Not drug-related, I promise.
Hash House Harriers
I was googling around for a running club in Buenos Aires to have another way to meet new people and give me some added motivation, when I saw a recommendation for some group called the Hash House Harriers. I started doing some research on the group, and saw their motto: "A drinking group with a running problem" - I figured I'd fit right in. I found their corresponding Facebook group and reached out, seeing if there was anything I needed to know. The response:
Do you like to run (doesn't have to be fast, and you can walk if you need to, nobody minds), can you follow a trail of flour, and can you drink beer - Oh, and you must be able to enjoy a good laugh, and great company
Say no more. I'm actually fairly proud of myself for making it...old Ryan wouldn't have made the trip for a few reasons. Each run is hosted/planned by a different Hare every time, and this time it was hosted in a bit of a suburb outside of the city. For me, that meant a 20 minute bus ride followed by a 40 minute train ride to get there. To add to it, when I woke up at 8 to start getting ready, it was raining pretty steadily. I did a quick check to confirm it wasn't cancelled (it wasn't, they rarely are, apparently), packed my bag, and headed out.
Before the run started, all of the visitors and virgins (first-timers) introduced themselves to the group, and luckily, I wasn't the only one. Typically the person planning the path will go out ahead of the group and drop flour on the ground marking the route, but rain makes that ineffective. Therefore, this was a "live hash" where the leader runs with the group. This means one thing...you better keep up.
One thing I didn't know before we took off - how long the run would be. I found at at the halfway point, after running for probably 3 miles and doing my damnedest to keep up with the fast group, that this group usually runs about 10 Km...which is excellent news for the guy who has been running 3 miles at a time recently. It was all doable as there were a few breaks to let the back group catch up, and the one beer stop halfway through. I joined the back group on the second half because I'm aware of Einstein's definition of insanity. We got a tiny bit lost but we eventually made it back to the house with ice cold beer awaiting.

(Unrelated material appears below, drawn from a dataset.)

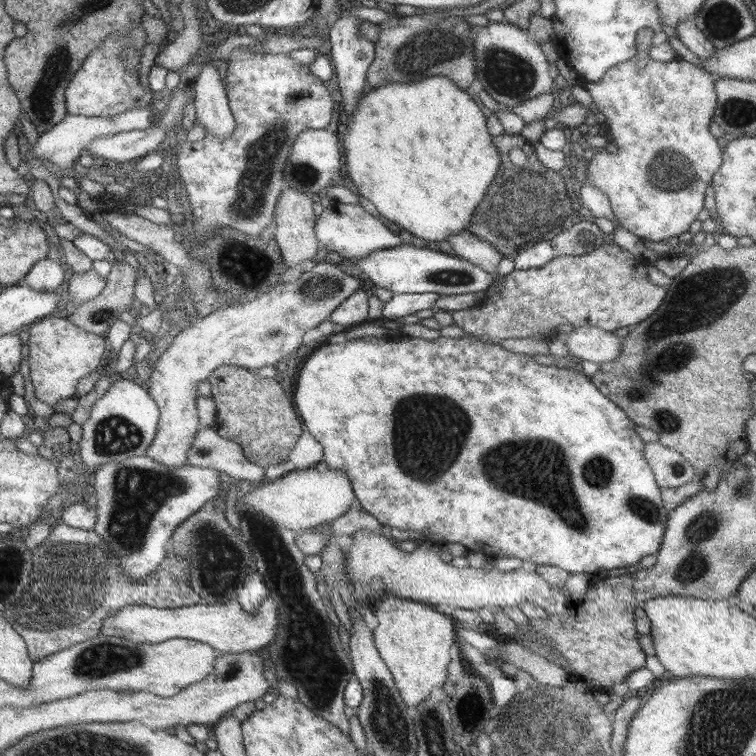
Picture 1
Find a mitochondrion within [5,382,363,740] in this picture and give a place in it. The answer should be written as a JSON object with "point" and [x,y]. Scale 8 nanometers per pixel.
{"point":[65,568]}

After each run, they have call outs for virgins, visitors, the leaders, and anyone else who may have broken a rule (some of which seem made up on the spot), where everyone in the middle drinks while the others sing and shout. It had the feel of an English pub during a soccer match. And of course, when the run was over and we were wrapping up, the sun was shining bright.
All in all, it was a great experience, and I hope to catch at least one more run with the group before I leave. There are hash groups all over the world, so it gives one a great way to meet some friendly faces in a new place, as well as developing running friendships in your home city. I continue to be amazed at the warmth shown to me by strangers. There have been so many times in this journey when I've gone into a group knowing absolutely no one, and time and time again, I'm greeted with warm smiles and great conversation. Definitely something to keep in mind if you're ever on the other side of that scenario: be as welcoming as you can to strangers...it will mean much more to them than you realize.